Se a China é o maior consumidor global de algodão, a Índia é o maior produtor, mas com índices de produtividade ainda muito baixos. A média indiana é de 447 kg por hectare, contra uma média brasileira quase quatro vezes maior. Esse desempenho faz com que o agronegócio da pluma tenha um efeito poupa-terra no Brasil. "No passado a gente produzia muito pouco algodão em 3 milhões de hectares no semiárido e 1 milhão em São Paulo e no Paraná. Precisávamos de 4 milhões para abastecer o mercado interno. Hoje plantamos 1,7 milhão de hectares, abastecemos o mercado interno e ainda somos o segundo maior exportador mundial", destaca Alderi Emídio de Araújo, chefe-geral da Embrapa Algodão, na Paraíba.

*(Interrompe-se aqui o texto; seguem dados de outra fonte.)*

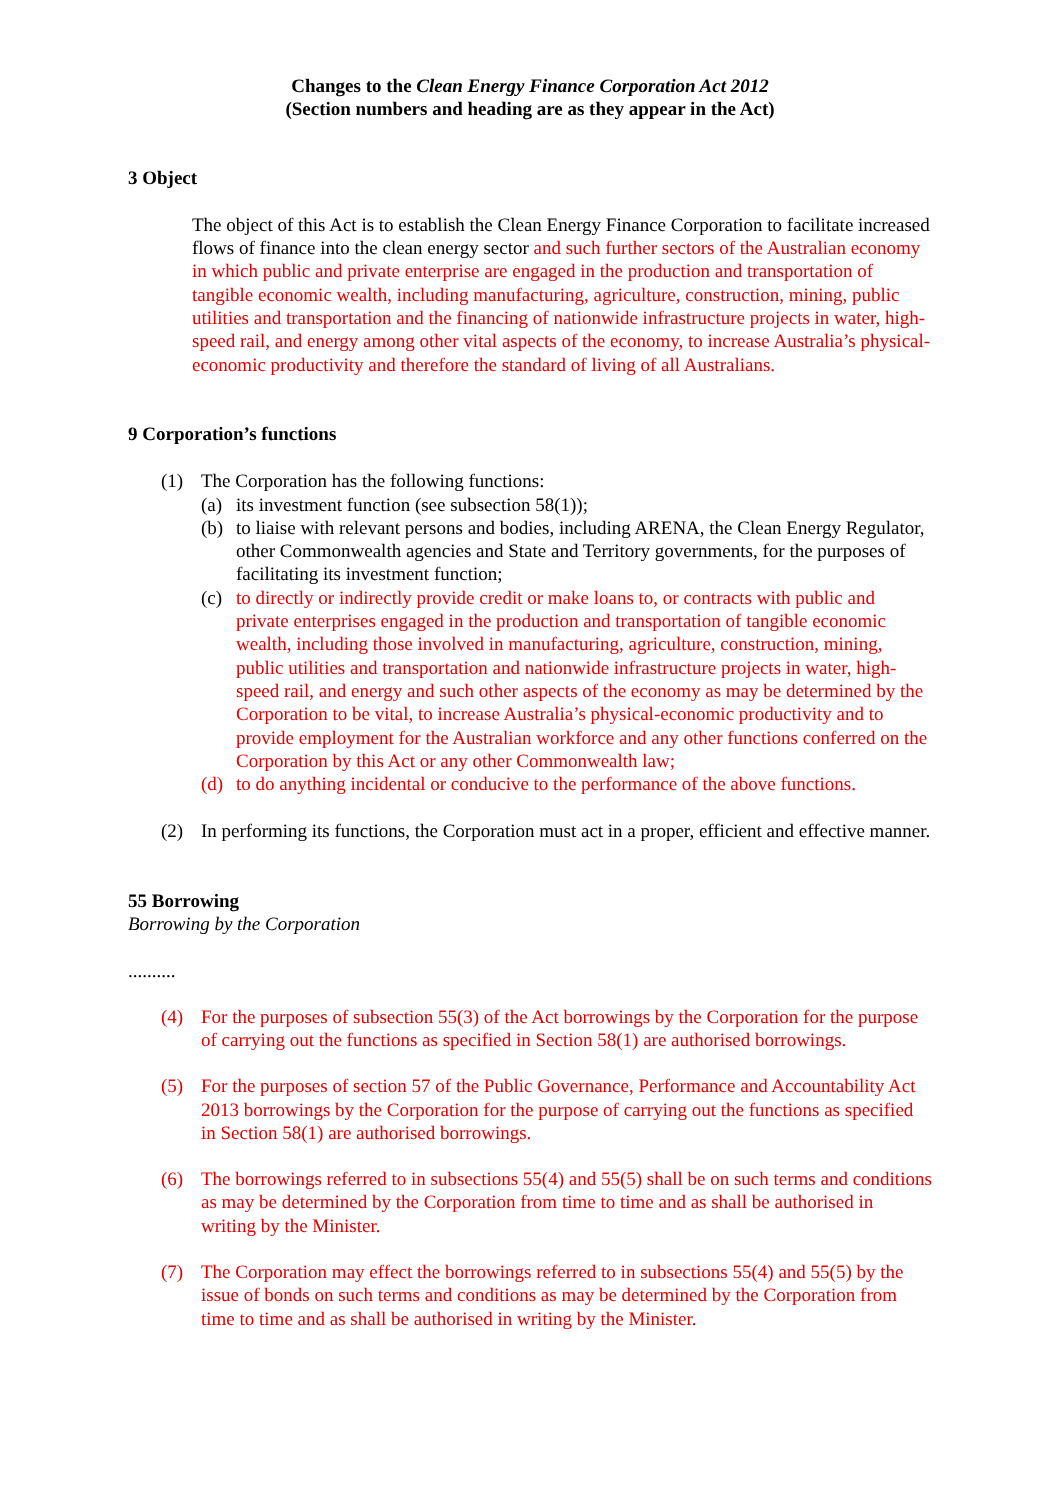Changes to the Clean Energy Finance Corporation Act 2012
(Section numbers and heading are as they appear in the Act)
3 Object
The object of this Act is to establish the Clean Energy Finance Corporation to facilitate increased flows of finance into the clean energy sector and such further sectors of the Australian economy in which public and private enterprise are engaged in the production and transportation of tangible economic wealth, including manufacturing, agriculture, construction, mining, public utilities and transportation and the financing of nationwide infrastructure projects in water, high-speed rail, and energy among other vital aspects of the economy, to increase Australia’s physical-economic productivity and therefore the standard of living of all Australians.
9 Corporation’s functions
(1) The Corporation has the following functions:
(a) its investment function (see subsection 58(1));
(b) to liaise with relevant persons and bodies, including ARENA, the Clean Energy Regulator, other Commonwealth agencies and State and Territory governments, for the purposes of facilitating its investment function;
(c) to directly or indirectly provide credit or make loans to, or contracts with public and private enterprises engaged in the production and transportation of tangible economic wealth, including those involved in manufacturing, agriculture, construction, mining, public utilities and transportation and nationwide infrastructure projects in water, high-speed rail, and energy and such other aspects of the economy as may be determined by the Corporation to be vital, to increase Australia’s physical-economic productivity and to provide employment for the Australian workforce and any other functions conferred on the Corporation by this Act or any other Commonwealth law;
(d) to do anything incidental or conducive to the performance of the above functions.
(2) In performing its functions, the Corporation must act in a proper, efficient and effective manner.
55 Borrowing
Borrowing by the Corporation
..........
(4) For the purposes of subsection 55(3) of the Act borrowings by the Corporation for the purpose of carrying out the functions as specified in Section 58(1) are authorised borrowings.
(5) For the purposes of section 57 of the Public Governance, Performance and Accountability Act 2013 borrowings by the Corporation for the purpose of carrying out the functions as specified in Section 58(1) are authorised borrowings.
(6) The borrowings referred to in subsections 55(4) and 55(5) shall be on such terms and conditions as may be determined by the Corporation from time to time and as shall be authorised in writing by the Minister.
(7) The Corporation may effect the borrowings referred to in subsections 55(4) and 55(5) by the issue of bonds on such terms and conditions as may be determined by the Corporation from time to time and as shall be authorised in writing by the Minister.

Em termos de qualidade do produto, o algodão “Made in Brazil” já teria se equiparado e até superado a concorrência estadunidense, mas ainda falta espraiar esta informação aos mercados internacionais. Miguel Faus, da Anea, aponta que o algodão brasileiro está construindo uma relação de confiança com os clientes, e isso leva tempo. “O algodão americano tem o green card, que é o governo que garante. As fiações confiam nele por causa disso. O algodão australiano não tem isso, mas o mercado já reconhece como de qualidade superior. E nós estamos criando confiabilidade. Cada negócio é importante, dentro de cada país você tem fiações que compram algodão bom, médio e ruim. É preciso conhecer a fábrica, conhecer o dono”, sublinhou.
Além de conhecer as idiossincrasias dos clientes em visitas técnicas, os cotonicultores têm estimulado o caminho inverso, organizando excursões de compradores às fazendas brasileiras, para que vejam in loco as práticas sustentáveis. Mais recentemente, no início do ano, a estratégia se ampliou para o marketing junto às grandes marcas, e estiveram no Centro-Oeste em visitas a campo diretores da Zara e da Levi Strauss & Co.
Acesso em:
Algodão brasileiro deve ultrapassar os EUA, com dobro de produtividade (gazetadopovo.com.br)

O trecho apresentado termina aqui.